Reproduce every line of the items below word for word, in the same order.

START

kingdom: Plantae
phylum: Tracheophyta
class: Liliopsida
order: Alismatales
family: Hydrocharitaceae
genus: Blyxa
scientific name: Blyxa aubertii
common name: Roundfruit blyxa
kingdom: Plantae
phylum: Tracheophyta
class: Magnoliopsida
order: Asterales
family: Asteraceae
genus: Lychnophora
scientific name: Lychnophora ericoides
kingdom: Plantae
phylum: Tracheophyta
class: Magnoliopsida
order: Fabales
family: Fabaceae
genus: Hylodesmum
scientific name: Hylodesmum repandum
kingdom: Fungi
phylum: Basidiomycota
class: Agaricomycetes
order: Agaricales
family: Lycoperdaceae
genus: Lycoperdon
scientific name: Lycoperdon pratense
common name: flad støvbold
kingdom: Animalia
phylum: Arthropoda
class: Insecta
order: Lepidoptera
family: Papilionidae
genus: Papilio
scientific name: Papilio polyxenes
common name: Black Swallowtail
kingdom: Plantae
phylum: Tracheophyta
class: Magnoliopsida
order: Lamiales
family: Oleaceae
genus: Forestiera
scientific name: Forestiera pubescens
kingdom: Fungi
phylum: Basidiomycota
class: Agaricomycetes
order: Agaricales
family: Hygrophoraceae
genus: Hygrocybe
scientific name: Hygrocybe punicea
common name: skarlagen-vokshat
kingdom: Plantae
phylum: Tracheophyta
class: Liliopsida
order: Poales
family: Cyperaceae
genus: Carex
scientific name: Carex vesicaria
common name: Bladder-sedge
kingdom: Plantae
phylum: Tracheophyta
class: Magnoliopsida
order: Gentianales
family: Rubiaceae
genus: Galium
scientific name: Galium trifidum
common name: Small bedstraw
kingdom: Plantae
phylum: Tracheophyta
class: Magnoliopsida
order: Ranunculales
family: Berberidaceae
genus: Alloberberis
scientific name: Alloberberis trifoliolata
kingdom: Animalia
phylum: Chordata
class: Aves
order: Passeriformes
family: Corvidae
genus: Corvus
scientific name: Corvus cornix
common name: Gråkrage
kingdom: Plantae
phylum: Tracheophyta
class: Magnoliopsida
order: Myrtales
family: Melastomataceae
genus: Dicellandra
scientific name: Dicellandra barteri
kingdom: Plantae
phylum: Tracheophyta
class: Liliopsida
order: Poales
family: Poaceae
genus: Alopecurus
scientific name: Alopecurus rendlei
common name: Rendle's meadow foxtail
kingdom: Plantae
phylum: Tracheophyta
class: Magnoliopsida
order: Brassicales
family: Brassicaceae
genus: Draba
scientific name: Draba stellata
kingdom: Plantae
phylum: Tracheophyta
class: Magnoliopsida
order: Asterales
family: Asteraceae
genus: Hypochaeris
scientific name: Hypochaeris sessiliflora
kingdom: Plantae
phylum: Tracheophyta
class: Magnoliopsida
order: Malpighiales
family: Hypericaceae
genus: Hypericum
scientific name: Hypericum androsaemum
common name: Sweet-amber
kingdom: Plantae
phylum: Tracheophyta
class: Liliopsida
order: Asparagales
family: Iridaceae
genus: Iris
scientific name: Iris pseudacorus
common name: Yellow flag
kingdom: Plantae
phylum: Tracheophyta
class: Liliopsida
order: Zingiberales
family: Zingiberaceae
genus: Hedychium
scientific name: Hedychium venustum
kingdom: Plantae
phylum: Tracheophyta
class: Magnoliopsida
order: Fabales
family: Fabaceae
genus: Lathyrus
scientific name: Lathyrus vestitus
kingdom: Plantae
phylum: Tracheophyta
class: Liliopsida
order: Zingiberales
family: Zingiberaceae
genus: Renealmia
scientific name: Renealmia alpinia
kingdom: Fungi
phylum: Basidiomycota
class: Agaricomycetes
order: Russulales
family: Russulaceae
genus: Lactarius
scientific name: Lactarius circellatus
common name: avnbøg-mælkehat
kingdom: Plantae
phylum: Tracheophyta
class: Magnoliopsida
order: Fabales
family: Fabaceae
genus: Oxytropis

END

- **CORRECT OUTPUT**:
kingdom: Plantae
phylum: Tracheophyta
class: Liliopsida
order: Alismatales
family: Hydrocharitaceae
genus: Blyxa
scientific name: Blyxa aubertii
common name: Roundfruit blyxa
kingdom: Plantae
phylum: Tracheophyta
class: Magnoliopsida
order: Asterales
family: Asteraceae
genus: Lychnophora
scientific name: Lychnophora ericoides
kingdom: Plantae
phylum: Tracheophyta
class: Magnoliopsida
order: Fabales
family: Fabaceae
genus: Hylodesmum
scientific name: Hylodesmum repandum
kingdom: Fungi
phylum: Basidiomycota
class: Agaricomycetes
order: Agaricales
family: Lycoperdaceae
genus: Lycoperdon
scientific name: Lycoperdon pratense
common name: flad støvbold
kingdom: Animalia
phylum: Arthropoda
class: Insecta
order: Lepidoptera
family: Papilionidae
genus: Papilio
scientific name: Papilio polyxenes
common name: Black Swallowtail
kingdom: Plantae
phylum: Tracheophyta
class: Magnoliopsida
order: Lamiales
family: Oleaceae
genus: Forestiera
scientific name: Forestiera pubescens
kingdom: Fungi
phylum: Basidiomycota
class: Agaricomycetes
order: Agaricales
family: Hygrophoraceae
genus: Hygrocybe
scientific name: Hygrocybe punicea
common name: skarlagen-vokshat
kingdom: Plantae
phylum: Tracheophyta
class: Liliopsida
order: Poales
family: Cyperaceae
genus: Carex
scientific name: Carex vesicaria
common name: Bladder-sedge
kingdom: Plantae
phylum: Tracheophyta
class: Magnoliopsida
order: Gentianales
family: Rubiaceae
genus: Galium
scientific name: Galium trifidum
common name: Small bedstraw
kingdom: Plantae
phylum: Tracheophyta
class: Magnoliopsida
order: Ranunculales
family: Berberidaceae
genus: Alloberberis
scientific name: Alloberberis trifoliolata
kingdom: Animalia
phylum: Chordata
class: Aves
order: Passeriformes
family: Corvidae
genus: Corvus
scientific name: Corvus cornix
common name: Gråkrage
kingdom: Plantae
phylum: Tracheophyta
class: Magnoliopsida
order: Myrtales
family: Melastomataceae
genus: Dicellandra
scientific name: Dicellandra barteri
kingdom: Plantae
phylum: Tracheophyta
class: Liliopsida
order: Poales
family: Poaceae
genus: Alopecurus
scientific name: Alopecurus rendlei
common name: Rendle's meadow foxtail
kingdom: Plantae
phylum: Tracheophyta
class: Magnoliopsida
order: Brassicales
family: Brassicaceae
genus: Draba
scientific name: Draba stellata
kingdom: Plantae
phylum: Tracheophyta
class: Magnoliopsida
order: Asterales
family: Asteraceae
genus: Hypochaeris
scientific name: Hypochaeris sessiliflora
kingdom: Plantae
phylum: Tracheophyta
class: Magnoliopsida
order: Malpighiales
family: Hypericaceae
genus: Hypericum
scientific name: Hypericum androsaemum
common name: Sweet-amber
kingdom: Plantae
phylum: Tracheophyta
class: Liliopsida
order: Asparagales
family: Iridaceae
genus: Iris
scientific name: Iris pseudacorus
common name: Yellow flag
kingdom: Plantae
phylum: Tracheophyta
class: Liliopsida
order: Zingiberales
family: Zingiberaceae
genus: Hedychium
scientific name: Hedychium venustum
kingdom: Plantae
phylum: Tracheophyta
class: Magnoliopsida
order: Fabales
family: Fabaceae
genus: Lathyrus
scientific name: Lathyrus vestitus
kingdom: Plantae
phylum: Tracheophyta
class: Liliopsida
order: Zingiberales
family: Zingiberaceae
genus: Renealmia
scientific name: Renealmia alpinia
kingdom: Fungi
phylum: Basidiomycota
class: Agaricomycetes
order: Russulales
family: Russulaceae
genus: Lactarius
scientific name: Lactarius circellatus
common name: avnbøg-mælkehat
kingdom: Plantae
phylum: Tracheophyta
class: Magnoliopsida
order: Fabales
family: Fabaceae
genus: Oxytropis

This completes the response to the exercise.